# PROBLEM TO WORK ON:
The answer must restate the listing word for word, without its images.

# EXTRACTED MATERIAL:
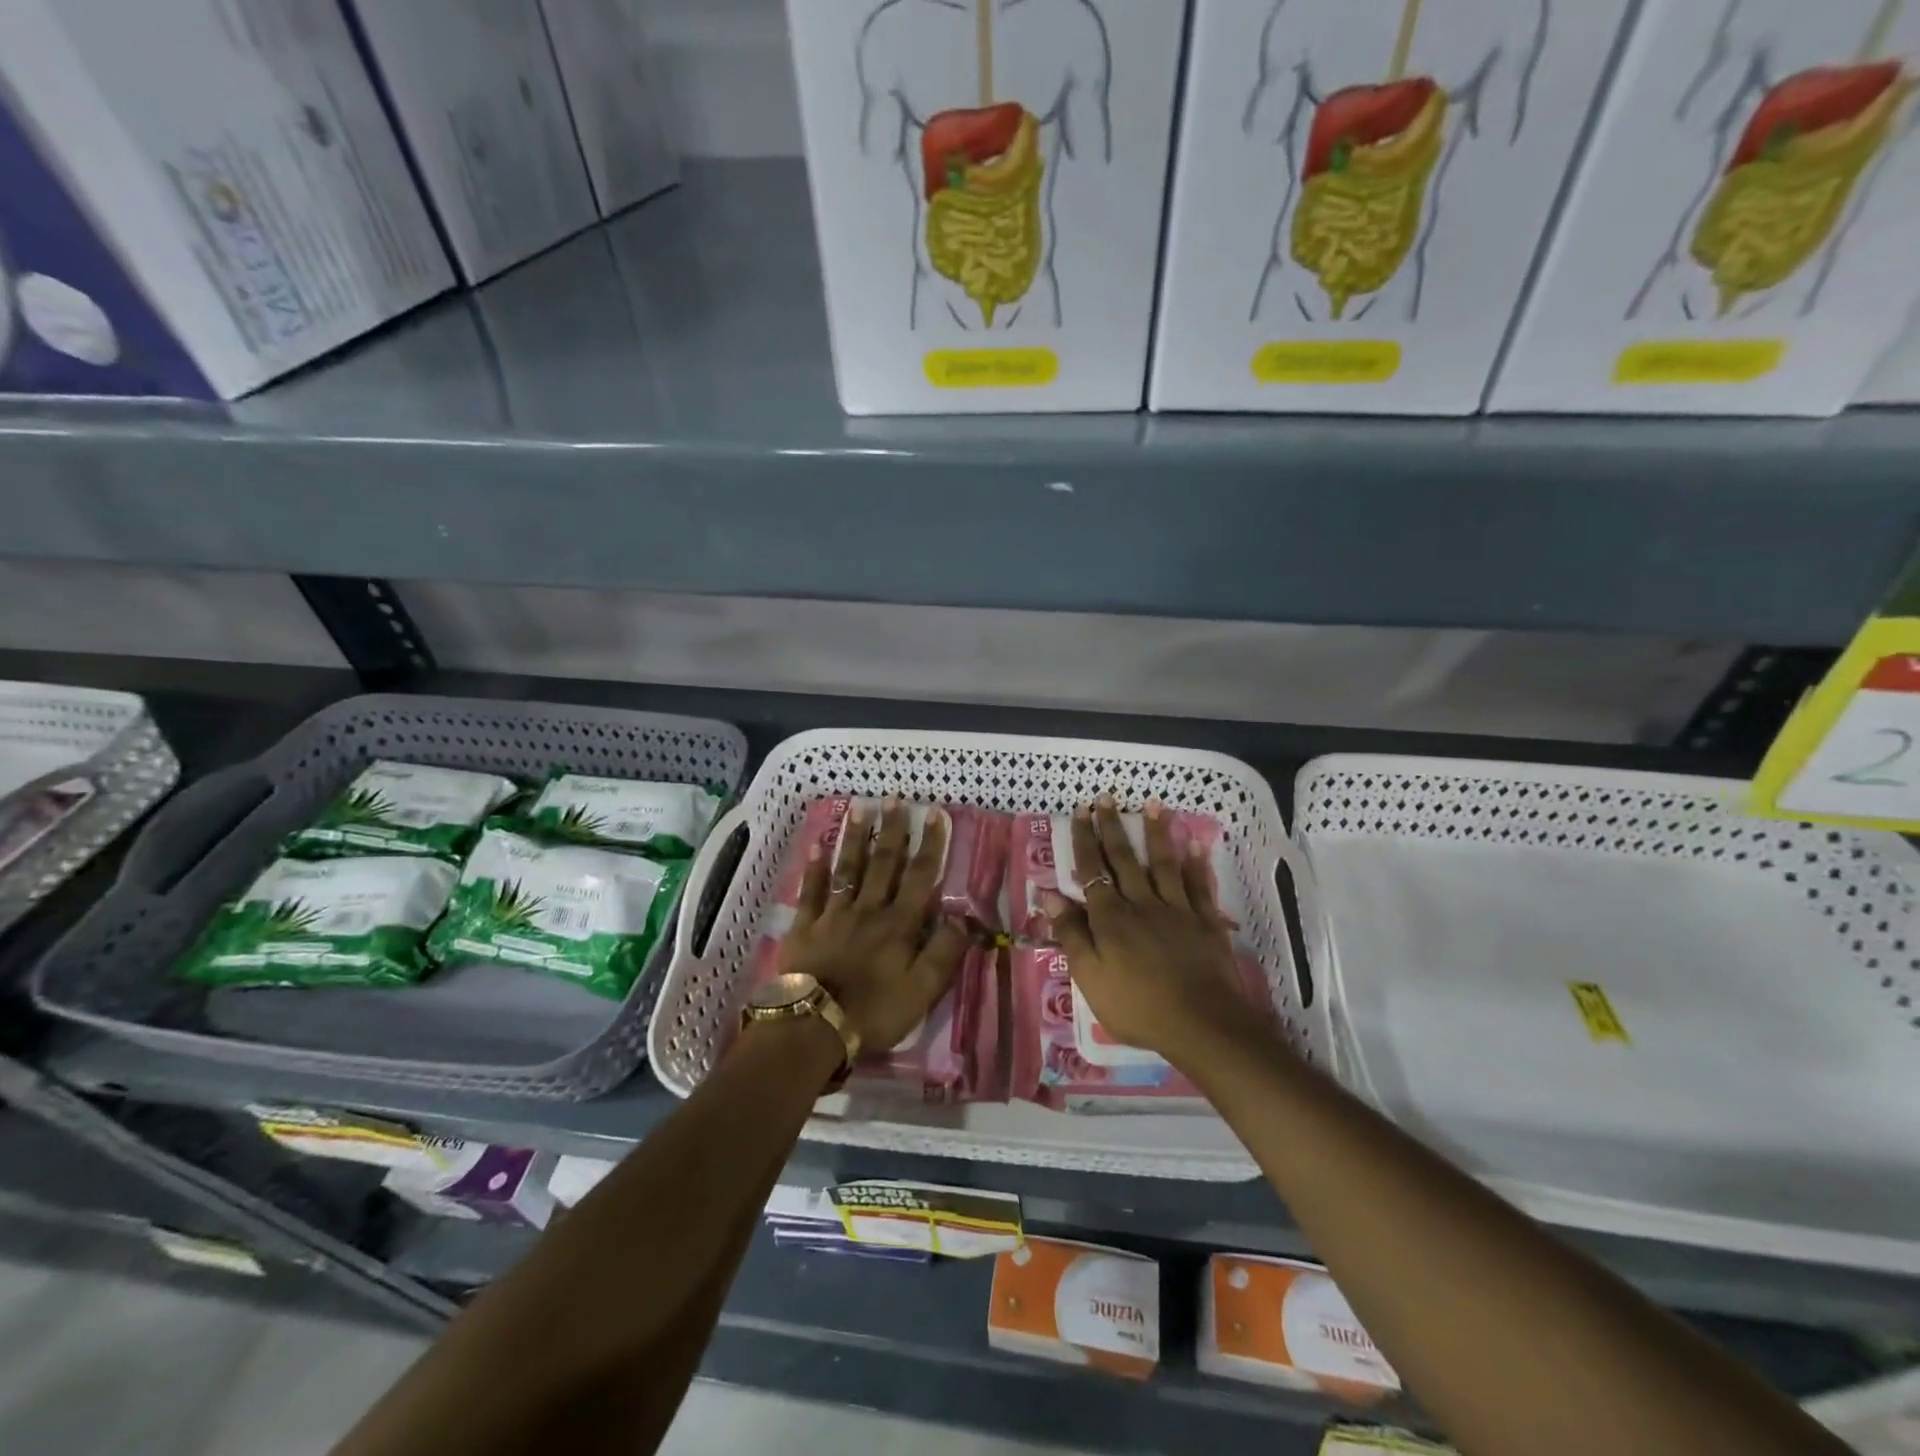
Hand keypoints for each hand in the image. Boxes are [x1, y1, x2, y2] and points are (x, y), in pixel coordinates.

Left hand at [781, 798, 970, 1051]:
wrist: (814, 1027)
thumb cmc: (874, 1012)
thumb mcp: (922, 990)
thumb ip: (944, 952)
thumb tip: (965, 918)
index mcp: (899, 924)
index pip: (920, 877)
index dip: (930, 844)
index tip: (934, 814)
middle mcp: (869, 909)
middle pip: (883, 863)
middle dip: (892, 829)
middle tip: (894, 797)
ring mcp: (834, 914)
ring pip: (848, 868)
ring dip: (855, 837)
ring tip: (859, 807)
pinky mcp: (805, 926)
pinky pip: (811, 890)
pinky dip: (815, 867)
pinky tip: (817, 844)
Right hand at [1042, 797, 1259, 1069]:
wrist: (1202, 1024)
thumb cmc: (1137, 1006)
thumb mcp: (1090, 977)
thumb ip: (1072, 934)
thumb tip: (1050, 895)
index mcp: (1110, 917)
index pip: (1092, 869)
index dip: (1084, 839)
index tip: (1080, 810)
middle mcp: (1141, 903)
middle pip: (1124, 858)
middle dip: (1113, 826)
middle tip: (1106, 797)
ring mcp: (1177, 909)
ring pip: (1163, 863)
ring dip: (1156, 833)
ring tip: (1153, 805)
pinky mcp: (1205, 922)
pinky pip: (1199, 886)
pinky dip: (1196, 864)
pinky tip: (1194, 844)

# EXERCISE ANSWER:
Hand keypoints for each hand in the image. Boxes are [x1, y1, x2, y2] and points are (x, y), in pixel coordinates.

Left hand at [781, 798, 970, 1051]:
wrist: (814, 1027)
thumb cmc: (874, 1012)
thumb mcp: (922, 990)
thumb ip: (944, 952)
thumb tip: (965, 918)
index mcp: (899, 924)
index pip: (920, 877)
index dip: (930, 844)
index tip: (934, 814)
middle mcp: (869, 909)
middle pip: (883, 863)
middle dip: (892, 829)
middle tip: (894, 797)
ring mcp: (834, 914)
ring pip: (848, 868)
ring dip: (855, 837)
ring tip: (859, 807)
pinky mcp: (805, 926)
pinky pip: (811, 890)
pinky dip: (815, 867)
pinky tip: (817, 844)
Right hand at [1042, 797, 1259, 1069]:
wrist: (1202, 1024)
thumb cmc: (1137, 1006)
thumb mcp: (1090, 977)
thumb ip: (1072, 934)
thumb tip: (1050, 895)
index mcp: (1110, 917)
index pip: (1092, 869)
index dip: (1084, 839)
index tip: (1080, 810)
middle mcp: (1141, 903)
middle pip: (1124, 858)
middle dip: (1113, 826)
middle tip: (1106, 797)
ring mcp: (1177, 909)
ring pip: (1163, 863)
ring dip: (1156, 833)
ring tip: (1153, 805)
pinky mcp: (1205, 922)
pinky pip: (1199, 886)
pinky dip: (1196, 864)
pinky tip: (1194, 844)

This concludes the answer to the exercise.